By Nikica Korubin
The “EU Civil Protection Mechanism” was activated by our side yesterday, on a day of immense tragedy, to help those affected by the fire in the nightclub in Kochani, as a candidate country for the EU. Just as it was activated for the massive fires last year and a few years ago. The first to take in the severely injured was Bulgaria, which will treat them in its specialized centers and sent its own plane — with or without that mechanism, it doesn’t matter. Bulgaria will also cover travel and accommodation expenses for the families.
Greece took in severely injured individuals in its specialized centers, and neighboring Serbia also accepted injured people, sending its own transport. Through the EU mechanism, other countries are involved too: the Netherlands, Romania, Croatia, Slovenia, Austria, Hungary. Turkey is also taking in injured people who will be treated in their specialized centers. Is this the EU that we supposedly “don’t need”?
Does the latent and insidious hate speech, constantly feeding intolerance towards neighboring Bulgaria and Greece, now sound absurd — formally through discrediting political agreements, but essentially fostering personal and collective phobias? Are all the phrases about maintaining deliberately created prejudices against the “cursed Greeks” and the “Tatars and fascists” now absurd?
It was precisely the neighboring EU member states — our first neighbors and friends — that offered help without hesitation and immediately responded to our request to take in the severely injured, and it is their doctors who are fighting for the lives of our fellow citizens. Because our doctors cannot. Because we don’t have specialized centers for this type of injury in such large numbers. Because they lack capacity and basic conditions. And do we still “not need the EU”?
Do all the shallow slogans about “reforming ourselves at home” now sound meaningless? And who exactly is this “we” that will reform? Those who spent the first 24 hours of the tragedy trying to control “public perception” and deliberately shift the blame for an incident that could and should have been prevented? And in the ongoing “witch hunt,” there’s a frantic effort to measure whose mandate — SDSM’s or VMRO-DPMNE’s — saw laws broken, who was the minister, who was the mayor, and to feverishly find “some Albanian,” preferably from DUI, so that blame can be grotesquely projected. The blame is personal, party-based, and partocratic — and the blame lies with the notion that “we don’t need the EU.”

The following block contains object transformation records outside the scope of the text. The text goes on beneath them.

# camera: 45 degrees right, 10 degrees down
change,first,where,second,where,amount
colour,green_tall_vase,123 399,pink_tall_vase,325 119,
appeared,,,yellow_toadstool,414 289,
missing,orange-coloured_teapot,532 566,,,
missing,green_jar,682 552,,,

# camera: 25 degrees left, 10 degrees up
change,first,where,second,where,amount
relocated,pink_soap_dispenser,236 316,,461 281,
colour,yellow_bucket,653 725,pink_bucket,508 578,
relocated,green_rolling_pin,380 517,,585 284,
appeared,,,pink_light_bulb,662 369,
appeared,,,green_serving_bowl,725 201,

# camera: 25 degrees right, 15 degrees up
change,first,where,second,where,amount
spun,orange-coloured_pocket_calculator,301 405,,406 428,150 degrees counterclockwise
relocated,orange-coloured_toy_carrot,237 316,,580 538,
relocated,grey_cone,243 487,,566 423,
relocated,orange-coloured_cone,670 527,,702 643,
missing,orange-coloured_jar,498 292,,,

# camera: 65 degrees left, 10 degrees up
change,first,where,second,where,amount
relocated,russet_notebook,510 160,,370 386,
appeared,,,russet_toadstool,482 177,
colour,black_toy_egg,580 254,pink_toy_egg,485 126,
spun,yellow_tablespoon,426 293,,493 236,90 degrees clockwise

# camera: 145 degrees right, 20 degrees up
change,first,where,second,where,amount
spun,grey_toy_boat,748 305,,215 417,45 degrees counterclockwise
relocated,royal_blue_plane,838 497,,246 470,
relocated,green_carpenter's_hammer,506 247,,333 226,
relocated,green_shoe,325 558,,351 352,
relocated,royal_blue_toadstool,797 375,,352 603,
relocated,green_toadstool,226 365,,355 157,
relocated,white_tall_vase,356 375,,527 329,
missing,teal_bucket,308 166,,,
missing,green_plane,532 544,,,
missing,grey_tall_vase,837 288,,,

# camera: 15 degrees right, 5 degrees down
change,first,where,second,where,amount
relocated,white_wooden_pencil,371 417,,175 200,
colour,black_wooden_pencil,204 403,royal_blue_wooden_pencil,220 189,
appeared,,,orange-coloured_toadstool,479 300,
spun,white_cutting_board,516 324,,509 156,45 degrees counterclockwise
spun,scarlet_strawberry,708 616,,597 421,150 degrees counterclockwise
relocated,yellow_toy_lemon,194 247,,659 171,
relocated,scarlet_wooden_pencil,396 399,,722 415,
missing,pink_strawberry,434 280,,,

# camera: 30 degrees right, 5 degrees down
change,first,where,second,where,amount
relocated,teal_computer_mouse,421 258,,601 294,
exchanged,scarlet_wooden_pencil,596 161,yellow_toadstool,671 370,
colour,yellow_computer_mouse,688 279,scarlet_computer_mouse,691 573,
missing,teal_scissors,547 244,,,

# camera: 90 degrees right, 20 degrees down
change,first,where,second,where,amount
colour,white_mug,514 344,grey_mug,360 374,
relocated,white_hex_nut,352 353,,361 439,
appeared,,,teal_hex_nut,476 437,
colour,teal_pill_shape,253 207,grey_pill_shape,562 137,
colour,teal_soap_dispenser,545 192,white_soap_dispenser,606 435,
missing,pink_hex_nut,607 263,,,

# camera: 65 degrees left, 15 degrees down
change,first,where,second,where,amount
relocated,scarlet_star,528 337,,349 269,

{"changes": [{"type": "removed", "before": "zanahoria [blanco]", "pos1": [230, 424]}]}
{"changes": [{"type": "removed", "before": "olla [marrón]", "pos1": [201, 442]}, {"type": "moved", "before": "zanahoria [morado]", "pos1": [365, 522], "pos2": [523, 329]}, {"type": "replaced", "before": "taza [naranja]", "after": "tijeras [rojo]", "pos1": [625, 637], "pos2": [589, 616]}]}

How will this “captured and dysfunctional system” operate without the EU? Why didn’t that system act over the past 15 years, when no one should have been allowed inside that decrepit, unsuitable, and dangerous building, let alone host events there? Why didn’t that “captured and dysfunctional system” act to treat the victims in our hospitals? Why didn’t it organize and ease the agony of families searching for their children all day long? Does this “captured and dysfunctional system” not need the EU, protecting itself from us with lies and manipulation?
Because it is obvious — not only do we need the EU, but without the EU, we cannot manage. If it weren’t for the EU, whose joint mechanism would we have activated? Who would we rely on? Who would treat our citizens, whose care is the state’s responsibility? Do Bulgaria and Greece still “threaten our identity,” or was that just a smokescreen to prevent EU rules and standards from threatening the “captured and dysfunctional system”? Accountability must be taken, and an investigation must occur, but there must also be a system based on values, rules, and principles — a European system.
And so, before you continue to “weigh” the guilt and complicity, make the constitutional changes — not just as a political, legislative, and constitutional decision to which you are bound, but as a human decision that brutally affects each of our lives. Free this country from the agony of “standing still” — whether with or without awareness and conscience — for personal or others’ interests, which are difficult to control during tragedies of this magnitude.
The truth, which you have been viciously targeting all along, may yet forgive you. The truth about holding back a country that should have already begun a thorough systemic reform during EU negotiations — where such superficiality, amateurism, and negligence should never have happened. The truth may forgive us.